Reconozco que no había leído nada de Nick Hornby (Maidenhead, Inglaterra, 1957) hasta que un amigo me recomendó la lectura de Alta fidelidad (1995: Anagrama, 2007). Aunque ya me sonaba su nombre, el del autor, nunca había intentado hacerme con algo suyo para ver qué tal era. Esto me pasa, creo, porque se me van acumulando títulos de escritores más o menos »importantes», a lo que se debe unir cierta dosis de vagancia por mi parte por »estar al día». Porque esto de »estar al día» sólo está bien si te ganas la vida escribiendo sobre últimas tendencias literarias: si no es así lo mismo da estarlo que no. A no ser que sigas a algún escritor concreto y blah blah blah. Ya me estoy yendo. De Alta fidelidad iba a escribir.

Nick Hornby (Foto: Google imágenes)

                         Nick Hornby (Foto: Google imágenes)
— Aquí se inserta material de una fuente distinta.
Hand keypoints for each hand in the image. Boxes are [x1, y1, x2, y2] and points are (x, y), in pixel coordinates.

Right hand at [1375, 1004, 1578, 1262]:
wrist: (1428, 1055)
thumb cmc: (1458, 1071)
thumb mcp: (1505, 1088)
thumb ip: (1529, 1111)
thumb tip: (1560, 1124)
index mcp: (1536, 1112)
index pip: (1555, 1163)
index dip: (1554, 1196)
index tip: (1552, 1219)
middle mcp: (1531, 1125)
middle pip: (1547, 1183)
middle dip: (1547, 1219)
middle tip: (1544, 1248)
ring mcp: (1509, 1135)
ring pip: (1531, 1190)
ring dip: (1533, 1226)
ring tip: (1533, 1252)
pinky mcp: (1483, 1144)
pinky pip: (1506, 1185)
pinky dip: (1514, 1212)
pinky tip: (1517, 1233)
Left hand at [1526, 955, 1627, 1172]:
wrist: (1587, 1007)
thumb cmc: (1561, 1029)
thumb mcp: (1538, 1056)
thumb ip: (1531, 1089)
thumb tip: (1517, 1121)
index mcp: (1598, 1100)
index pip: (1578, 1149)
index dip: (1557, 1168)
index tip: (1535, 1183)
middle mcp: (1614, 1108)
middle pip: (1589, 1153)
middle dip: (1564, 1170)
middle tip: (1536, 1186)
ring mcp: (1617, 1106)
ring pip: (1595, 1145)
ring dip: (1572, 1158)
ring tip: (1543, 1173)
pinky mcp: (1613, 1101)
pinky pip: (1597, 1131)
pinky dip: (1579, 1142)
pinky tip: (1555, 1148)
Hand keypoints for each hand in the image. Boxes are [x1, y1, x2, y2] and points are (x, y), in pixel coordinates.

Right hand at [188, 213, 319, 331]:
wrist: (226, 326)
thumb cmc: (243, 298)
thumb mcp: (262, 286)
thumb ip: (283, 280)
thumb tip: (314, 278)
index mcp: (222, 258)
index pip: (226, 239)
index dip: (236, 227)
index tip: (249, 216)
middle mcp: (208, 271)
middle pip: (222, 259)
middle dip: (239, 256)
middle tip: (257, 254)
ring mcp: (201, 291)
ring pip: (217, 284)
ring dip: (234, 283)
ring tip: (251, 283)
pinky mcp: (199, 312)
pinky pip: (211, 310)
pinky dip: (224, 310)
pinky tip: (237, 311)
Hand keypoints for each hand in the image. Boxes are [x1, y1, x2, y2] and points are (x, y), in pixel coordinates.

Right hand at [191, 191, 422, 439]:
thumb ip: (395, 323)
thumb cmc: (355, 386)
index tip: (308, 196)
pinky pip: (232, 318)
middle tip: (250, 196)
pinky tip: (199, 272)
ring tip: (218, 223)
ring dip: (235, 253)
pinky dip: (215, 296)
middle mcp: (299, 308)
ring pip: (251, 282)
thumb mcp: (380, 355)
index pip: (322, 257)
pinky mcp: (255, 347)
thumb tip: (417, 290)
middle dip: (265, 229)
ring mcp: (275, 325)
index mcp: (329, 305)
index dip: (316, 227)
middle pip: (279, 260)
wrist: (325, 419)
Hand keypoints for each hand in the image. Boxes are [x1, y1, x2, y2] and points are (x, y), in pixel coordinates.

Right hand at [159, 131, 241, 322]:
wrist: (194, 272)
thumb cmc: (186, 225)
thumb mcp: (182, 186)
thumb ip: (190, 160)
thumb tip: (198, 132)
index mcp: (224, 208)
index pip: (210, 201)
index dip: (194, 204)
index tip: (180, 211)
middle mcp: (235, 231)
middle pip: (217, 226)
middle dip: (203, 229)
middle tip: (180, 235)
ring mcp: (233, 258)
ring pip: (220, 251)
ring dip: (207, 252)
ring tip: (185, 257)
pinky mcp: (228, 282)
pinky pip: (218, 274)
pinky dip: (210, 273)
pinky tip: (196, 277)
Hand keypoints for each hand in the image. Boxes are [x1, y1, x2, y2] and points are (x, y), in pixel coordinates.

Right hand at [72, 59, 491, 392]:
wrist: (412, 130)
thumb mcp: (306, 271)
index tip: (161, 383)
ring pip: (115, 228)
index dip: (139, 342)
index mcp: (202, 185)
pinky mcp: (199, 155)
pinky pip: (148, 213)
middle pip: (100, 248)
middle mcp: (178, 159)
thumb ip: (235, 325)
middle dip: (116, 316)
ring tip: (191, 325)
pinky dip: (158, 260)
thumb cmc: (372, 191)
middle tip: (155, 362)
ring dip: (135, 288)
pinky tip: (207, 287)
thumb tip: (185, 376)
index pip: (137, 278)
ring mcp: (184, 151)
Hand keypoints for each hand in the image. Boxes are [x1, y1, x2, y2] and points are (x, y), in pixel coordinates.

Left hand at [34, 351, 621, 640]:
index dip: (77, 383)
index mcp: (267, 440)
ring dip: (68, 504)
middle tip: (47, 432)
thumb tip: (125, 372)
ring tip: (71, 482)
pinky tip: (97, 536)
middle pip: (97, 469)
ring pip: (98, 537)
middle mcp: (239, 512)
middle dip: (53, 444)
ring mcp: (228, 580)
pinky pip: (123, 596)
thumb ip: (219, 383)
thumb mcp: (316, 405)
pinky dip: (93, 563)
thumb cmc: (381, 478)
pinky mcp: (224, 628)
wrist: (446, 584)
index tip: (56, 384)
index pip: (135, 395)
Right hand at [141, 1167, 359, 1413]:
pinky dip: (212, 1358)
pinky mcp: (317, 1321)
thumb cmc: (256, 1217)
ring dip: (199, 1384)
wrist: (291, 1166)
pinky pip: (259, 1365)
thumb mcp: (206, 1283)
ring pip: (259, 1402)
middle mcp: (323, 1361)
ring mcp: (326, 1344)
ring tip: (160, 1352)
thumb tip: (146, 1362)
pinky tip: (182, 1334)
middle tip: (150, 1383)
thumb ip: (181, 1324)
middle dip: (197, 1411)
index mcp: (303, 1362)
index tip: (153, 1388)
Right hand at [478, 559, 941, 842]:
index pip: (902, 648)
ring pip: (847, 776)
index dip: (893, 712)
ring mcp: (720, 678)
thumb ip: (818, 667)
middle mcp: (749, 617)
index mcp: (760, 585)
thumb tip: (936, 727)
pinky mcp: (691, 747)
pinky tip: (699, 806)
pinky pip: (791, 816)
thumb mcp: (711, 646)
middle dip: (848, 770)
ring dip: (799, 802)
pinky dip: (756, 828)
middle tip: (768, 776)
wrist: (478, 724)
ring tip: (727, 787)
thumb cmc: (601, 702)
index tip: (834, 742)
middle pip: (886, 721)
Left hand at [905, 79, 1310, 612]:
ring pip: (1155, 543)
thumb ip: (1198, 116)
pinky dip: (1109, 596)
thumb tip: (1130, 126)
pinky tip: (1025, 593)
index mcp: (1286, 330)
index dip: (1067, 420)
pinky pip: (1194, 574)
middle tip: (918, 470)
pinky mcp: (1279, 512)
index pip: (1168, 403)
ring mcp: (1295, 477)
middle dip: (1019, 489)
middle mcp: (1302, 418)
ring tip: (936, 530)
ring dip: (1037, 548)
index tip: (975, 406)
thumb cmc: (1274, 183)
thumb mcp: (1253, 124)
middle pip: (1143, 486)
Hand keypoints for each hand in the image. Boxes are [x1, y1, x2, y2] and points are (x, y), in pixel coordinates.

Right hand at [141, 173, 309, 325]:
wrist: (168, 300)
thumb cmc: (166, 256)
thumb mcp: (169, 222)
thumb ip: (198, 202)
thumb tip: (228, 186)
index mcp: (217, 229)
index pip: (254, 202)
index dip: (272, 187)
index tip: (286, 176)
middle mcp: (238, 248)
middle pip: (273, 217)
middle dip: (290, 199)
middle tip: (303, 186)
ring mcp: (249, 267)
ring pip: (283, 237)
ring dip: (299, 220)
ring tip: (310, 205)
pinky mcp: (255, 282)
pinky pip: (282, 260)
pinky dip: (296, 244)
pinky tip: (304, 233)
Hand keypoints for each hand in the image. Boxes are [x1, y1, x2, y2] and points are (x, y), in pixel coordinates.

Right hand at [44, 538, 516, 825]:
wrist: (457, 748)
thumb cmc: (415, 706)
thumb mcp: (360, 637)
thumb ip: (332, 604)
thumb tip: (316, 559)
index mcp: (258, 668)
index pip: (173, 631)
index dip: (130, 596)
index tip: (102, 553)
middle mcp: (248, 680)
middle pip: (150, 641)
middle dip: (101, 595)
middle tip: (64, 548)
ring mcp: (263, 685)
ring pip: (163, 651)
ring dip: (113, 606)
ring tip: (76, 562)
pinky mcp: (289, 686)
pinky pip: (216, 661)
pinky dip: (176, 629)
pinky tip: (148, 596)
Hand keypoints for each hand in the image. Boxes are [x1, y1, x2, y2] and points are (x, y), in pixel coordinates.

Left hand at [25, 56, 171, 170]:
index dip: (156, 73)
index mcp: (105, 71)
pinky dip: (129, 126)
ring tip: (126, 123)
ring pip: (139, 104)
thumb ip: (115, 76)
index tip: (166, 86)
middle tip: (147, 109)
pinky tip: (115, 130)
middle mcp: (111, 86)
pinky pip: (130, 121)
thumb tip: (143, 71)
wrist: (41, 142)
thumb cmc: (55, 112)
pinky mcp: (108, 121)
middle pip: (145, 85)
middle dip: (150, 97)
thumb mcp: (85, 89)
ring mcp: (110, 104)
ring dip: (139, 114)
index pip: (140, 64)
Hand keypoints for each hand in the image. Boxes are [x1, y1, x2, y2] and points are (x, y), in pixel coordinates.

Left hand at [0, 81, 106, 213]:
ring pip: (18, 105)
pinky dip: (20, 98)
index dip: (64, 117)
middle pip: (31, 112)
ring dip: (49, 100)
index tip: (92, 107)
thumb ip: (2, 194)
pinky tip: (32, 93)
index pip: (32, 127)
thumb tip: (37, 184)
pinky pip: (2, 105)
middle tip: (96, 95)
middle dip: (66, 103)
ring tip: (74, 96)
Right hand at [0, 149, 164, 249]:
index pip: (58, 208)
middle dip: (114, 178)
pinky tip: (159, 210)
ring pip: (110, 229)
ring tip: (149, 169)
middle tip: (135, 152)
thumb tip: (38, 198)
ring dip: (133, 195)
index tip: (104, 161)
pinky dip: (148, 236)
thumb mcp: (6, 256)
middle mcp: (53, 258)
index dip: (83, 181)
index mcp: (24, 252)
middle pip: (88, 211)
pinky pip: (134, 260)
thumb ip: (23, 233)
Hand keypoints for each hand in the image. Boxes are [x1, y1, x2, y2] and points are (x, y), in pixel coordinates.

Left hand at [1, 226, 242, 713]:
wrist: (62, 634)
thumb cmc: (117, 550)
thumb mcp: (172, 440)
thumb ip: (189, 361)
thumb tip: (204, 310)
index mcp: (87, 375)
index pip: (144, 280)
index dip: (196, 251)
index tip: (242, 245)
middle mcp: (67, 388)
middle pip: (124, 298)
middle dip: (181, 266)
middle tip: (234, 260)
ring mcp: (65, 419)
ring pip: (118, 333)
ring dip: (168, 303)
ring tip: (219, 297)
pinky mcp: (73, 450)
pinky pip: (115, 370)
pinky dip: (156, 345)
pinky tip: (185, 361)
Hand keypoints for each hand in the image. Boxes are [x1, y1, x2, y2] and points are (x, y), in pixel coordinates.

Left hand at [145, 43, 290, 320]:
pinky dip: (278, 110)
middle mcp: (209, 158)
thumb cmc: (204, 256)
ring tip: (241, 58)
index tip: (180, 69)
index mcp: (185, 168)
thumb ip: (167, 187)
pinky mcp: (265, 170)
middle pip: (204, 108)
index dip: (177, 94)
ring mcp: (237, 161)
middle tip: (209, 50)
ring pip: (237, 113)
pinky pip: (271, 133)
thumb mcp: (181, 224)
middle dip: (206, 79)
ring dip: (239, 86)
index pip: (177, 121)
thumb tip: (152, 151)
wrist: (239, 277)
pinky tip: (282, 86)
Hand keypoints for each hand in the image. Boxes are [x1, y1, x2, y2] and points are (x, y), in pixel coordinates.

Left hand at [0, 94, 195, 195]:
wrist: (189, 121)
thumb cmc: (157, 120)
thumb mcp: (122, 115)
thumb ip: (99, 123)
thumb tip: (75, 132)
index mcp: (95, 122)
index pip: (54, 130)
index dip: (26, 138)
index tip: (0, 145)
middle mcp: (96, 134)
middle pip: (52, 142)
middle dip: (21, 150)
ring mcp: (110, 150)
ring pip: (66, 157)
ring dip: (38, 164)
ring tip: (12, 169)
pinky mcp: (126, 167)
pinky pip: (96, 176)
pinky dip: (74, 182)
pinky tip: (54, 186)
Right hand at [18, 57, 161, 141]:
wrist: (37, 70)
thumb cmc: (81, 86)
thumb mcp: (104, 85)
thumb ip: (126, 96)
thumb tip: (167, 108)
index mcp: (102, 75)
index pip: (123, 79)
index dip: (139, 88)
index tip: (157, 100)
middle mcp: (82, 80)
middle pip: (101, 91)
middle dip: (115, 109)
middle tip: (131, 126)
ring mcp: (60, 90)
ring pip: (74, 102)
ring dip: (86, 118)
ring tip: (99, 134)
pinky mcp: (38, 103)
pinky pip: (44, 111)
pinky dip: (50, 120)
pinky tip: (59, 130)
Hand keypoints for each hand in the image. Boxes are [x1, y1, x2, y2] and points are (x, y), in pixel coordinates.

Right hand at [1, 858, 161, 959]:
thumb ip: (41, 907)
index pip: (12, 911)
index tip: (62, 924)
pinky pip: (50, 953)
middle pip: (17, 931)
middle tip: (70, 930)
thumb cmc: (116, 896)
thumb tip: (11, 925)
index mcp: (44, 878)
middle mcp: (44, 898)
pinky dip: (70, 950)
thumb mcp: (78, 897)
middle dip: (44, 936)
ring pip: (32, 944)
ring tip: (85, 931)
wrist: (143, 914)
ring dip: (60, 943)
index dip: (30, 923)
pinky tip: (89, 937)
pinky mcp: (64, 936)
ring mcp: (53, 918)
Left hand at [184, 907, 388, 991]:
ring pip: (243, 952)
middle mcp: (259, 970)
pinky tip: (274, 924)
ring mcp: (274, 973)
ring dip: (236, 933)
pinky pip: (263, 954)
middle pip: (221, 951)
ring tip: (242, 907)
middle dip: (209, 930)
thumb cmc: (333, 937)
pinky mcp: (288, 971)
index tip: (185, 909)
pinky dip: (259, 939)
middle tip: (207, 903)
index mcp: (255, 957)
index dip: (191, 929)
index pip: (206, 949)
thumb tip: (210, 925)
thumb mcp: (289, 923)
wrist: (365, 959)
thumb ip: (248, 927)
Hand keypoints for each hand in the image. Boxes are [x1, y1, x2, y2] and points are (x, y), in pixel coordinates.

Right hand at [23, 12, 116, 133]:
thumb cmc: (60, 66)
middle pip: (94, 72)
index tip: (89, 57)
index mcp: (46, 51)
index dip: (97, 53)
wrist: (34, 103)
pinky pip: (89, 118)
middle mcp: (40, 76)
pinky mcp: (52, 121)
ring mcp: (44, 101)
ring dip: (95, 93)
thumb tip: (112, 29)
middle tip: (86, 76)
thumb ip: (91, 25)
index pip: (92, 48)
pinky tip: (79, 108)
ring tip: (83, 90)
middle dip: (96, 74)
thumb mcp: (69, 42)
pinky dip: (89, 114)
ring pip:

Ya había visto la película, que la hay, con John Cusack como protagonista. Pero hacía tanto tiempo de ello que prácticamente no me acordaba de nada. Lo que agradecí bastante. La historia es muy simple, está narrada de forma muy accesible y es fantástica para pasar un rato agradable. Podría añadir también que si eres hombre y te gusta la música puede que te haga gracia, que te veas representado, casi caricaturizado. Pero en plan bien. Resulta que Rob tiene una tienda de discos, vinilos, donde vende la música que a él le gusta. En ella tiene a un par de amigos, uno haciendo cosas, el otro más bien comentando. Rob nos habla de sus novias, de sus rupturas con ellas. La narración nos sumerge en la última de ellas, una tal Laura, que se ha ido de casa porque su novio es algo así como un eterno adolescente embebido en trivialidades, en negarse a las responsabilidades que precisa la madurez. Entonces aparece una cantautora americana, Marie, con la que empieza una relación interesante hasta que su exnovia Laura entra de nuevo en escena. Vaya tela. Como la vida misma.

»Laura se va el lunes a primerísima hora, con un bolso de lona y una bolsa de plástico. Te inspira una total sobriedad, todo hay que decirlo, ver qué poca cosa se lleva esta mujer que adora sus cosas, sus teteras, sus libros, sus grabados, la pequeña escultura que se trajo de un viaje a la India; miro el bolso y pienso: joder, cuántas ganas tiene de dejar de vivir conmigo.»

Así las cosas, es imposible no reconocerse en las peculiaridades y circunstancias que rodean al protagonista, si es que te interesa la música (basta un poco), te han dejado alguna vez (¡ay!) y te parece imposible llegar a ser algún día algo así como un papá. En fin, un libro divertido y directo con el que desconectar entre risas del mundanal ruido.